The video Ceremony and Games forms part of a multi-layered artistic project by Zuzanna Janin, entitled I’ve Seen my Death. The artist developed this work around a gesture verging on the conventional borders of art, i.e. her own fictitious funeral in April 2003, which she attended in disguise accompanied by her family, who knew the truth.
Her goal was to tap into the non-obviousness of art and its ability to transcend paradoxes of cognition in order to break the unattainable character of the experience of absence, the thought of which accompanies people throughout their lives.
The project was preceded by a cycle of photographs 7 Deaths. Corpus Delicti (2003). In those works Janin analysed the images of death. The artist herself was portrayed as a found dead body (hence the title of the project). The photographs were based on a collection of iconic representations from the history of painting and contemporary photographs found by the artist on the Internet.
Janin chose to provoke a debate concerning death and the problem of eliminating death from the social realm. The artist created a situation that allowed the viewers to observe a trace left by the departed, to analyse death as a social phenomenon, and to observe rituals and ceremonies related to death. Janin emphasises that the project was an opportunity to explore death as a “fact of the media” and to investigate the contemporary iconography that surrounds it, understood not only as obituaries and memorial photographs, but also as an image of death that is omnipresent in the media. The artist writes: “All of us have seen our death, our tragedy, illness, misery. We have seen it in the TV news, newspapers and magazines.”
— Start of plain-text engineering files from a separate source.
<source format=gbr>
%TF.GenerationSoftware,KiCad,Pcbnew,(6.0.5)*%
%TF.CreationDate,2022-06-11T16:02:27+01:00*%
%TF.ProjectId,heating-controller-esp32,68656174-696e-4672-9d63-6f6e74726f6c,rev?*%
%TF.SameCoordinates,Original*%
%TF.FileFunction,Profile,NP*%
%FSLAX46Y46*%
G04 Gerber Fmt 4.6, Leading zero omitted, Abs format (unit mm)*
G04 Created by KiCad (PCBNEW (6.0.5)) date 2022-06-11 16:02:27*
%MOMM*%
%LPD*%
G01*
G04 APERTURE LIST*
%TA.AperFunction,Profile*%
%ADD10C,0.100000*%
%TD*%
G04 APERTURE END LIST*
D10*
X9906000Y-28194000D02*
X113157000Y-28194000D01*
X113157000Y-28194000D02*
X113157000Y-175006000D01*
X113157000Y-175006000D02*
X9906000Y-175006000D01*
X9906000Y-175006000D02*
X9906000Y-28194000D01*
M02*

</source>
I’ve Seen my Death lends itself to a multi-layered interpretation. As a critical attack on social and cultural mechanisms, it refers to the tradition of Dadaists and Surrealists. The project also relates to the political sphere – Janin chose to carry out the work and performative actions at the beginning of April 2003, two weeks before Polish troops were sent to Iraq (it was the first time after WW2 that the Polish government had freely decided to send out Polish troops to a military action). The project also refers to little known episodes from the Polish history during WW2: some of the members of the Polish Home Army organised their own fictitious funerals in order to deceive the Nazi soldiers.
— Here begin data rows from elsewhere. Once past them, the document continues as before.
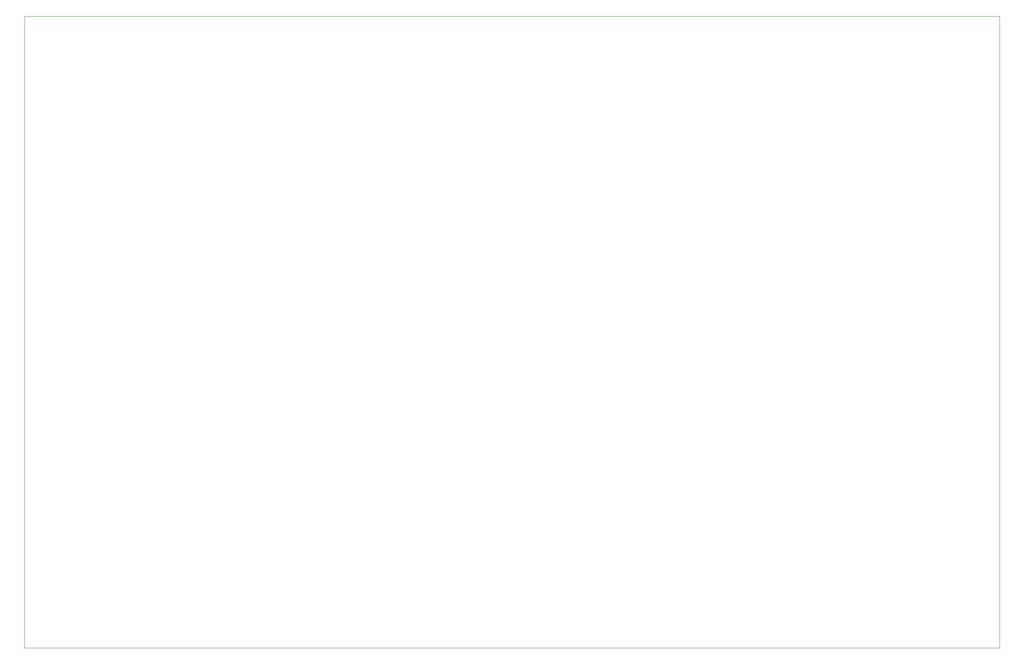
<source format=gbr>
%TF.GenerationSoftware,KiCad,Pcbnew,(6.0.2)*%
%TF.CreationDate,2023-10-08T18:11:24+02:00*%
%TF.ProjectId,kamizelka,6b616d69-7a65-46c6-9b61-2e6b69636164,rev?*%
%TF.SameCoordinates,Original*%
%TF.FileFunction,Profile,NP*%
%FSLAX46Y46*%
G04 Gerber Fmt 4.6, Leading zero omitted, Abs format (unit mm)*
G04 Created by KiCad (PCBNEW (6.0.2)) date 2023-10-08 18:11:24*
%MOMM*%
%LPD*%
G01*
G04 APERTURE LIST*
%TA.AperFunction,Profile*%
%ADD10C,0.100000*%
%TD*%
G04 APERTURE END LIST*
D10*
X49500000Y-31000000D02*
X248500000Y-31000000D01*
X248500000Y-31000000D02*
X248500000Y-160000000D01*
X248500000Y-160000000D02*
X49500000Y-160000000D01*
X49500000Y-160000000D02*
X49500000Y-31000000D01*
M02*

</source>
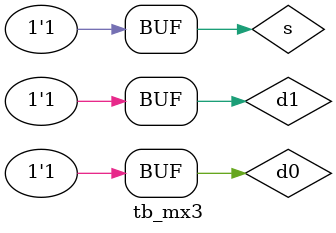
<source format=v>
`timescale 1ns/100ps

module tb_mx3;
   reg d0,d1,s;
   wire y;
   
   mx2 mx(.d0(d0),.d1(d1),.s(s),.y(y));
   
   initial begin
      d0=0; d1=0; s=0;
      #10;   d0=0; d1=0; s=1;
      #10;   d0=0; d1=1; s=0;
      #10;   d0=0; d1=1; s=1;
      #10;   d0=1; d1=0; s=0;
      #10;   d0=1; d1=0; s=1;
      #10;   d0=1; d1=1; s=0;
      #10;   d0=1; d1=1; s=1;
   end
endmodule
</source>
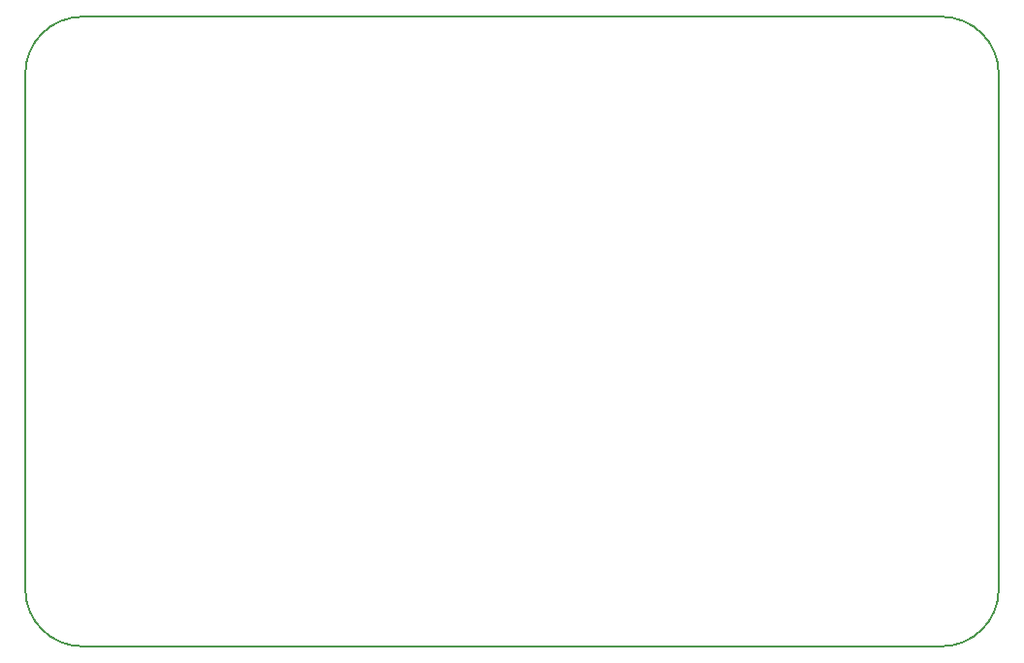
<source format=gm1>
G04 #@! TF.FileFunction,Profile,NP*
%FSLAX46Y46*%
G04 Gerber Fmt 4.6, Leading zero omitted, Abs format (unit mm)*
G04 Created by KiCad (PCBNEW 4.0.6) date 2018 March 28, Wednesday 01:43:25*
%MOMM*%
%LPD*%
G01*
G04 APERTURE LIST*
%ADD10C,0.100000*%
%ADD11C,0.150000*%
G04 APERTURE END LIST*
D10*
D11*
X112000000Y-81000000D02*
G75*
G03X117000000Y-76000000I0J5000000D01*
G01*
X117000000Y-31000000D02*
G75*
G03X112000000Y-26000000I-5000000J0D01*
G01*
X37000000Y-26000000D02*
G75*
G03X32000000Y-31000000I0J-5000000D01*
G01*
X32000000Y-76000000D02*
G75*
G03X37000000Y-81000000I5000000J0D01*
G01*
X32000000Y-76000000D02*
X32000000Y-31000000D01*
X112000000Y-81000000D02*
X37000000Y-81000000D01*
X117000000Y-31000000D02*
X117000000Y-76000000D01*
X37000000Y-26000000D02*
X112000000Y-26000000D01*
M02*

</source>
I’ve Seen my Death stirred controversies in the artistic circles. A lively debate around the project is recapitulated in records of conversations with critics and artists, quotes from press articles and the Internet – those records form part of the project itself and function as its documentation.
The work belongs to the collections of Erika Hoffmann Sammlung, Berlin; LaGaia Collectione, Fesco (Italy); Znaki Czasu, Lublin, as well as private collections in Poland, Austria and Germany.
References: Widziałam swoją śmierć, exhibition catalogue, Galeria Foksal, Warsaw 2003; A. Rayzacher, Zuzanna Janin, [in:] New Phenomena in Polish Art after 2000, Warsaw 2007.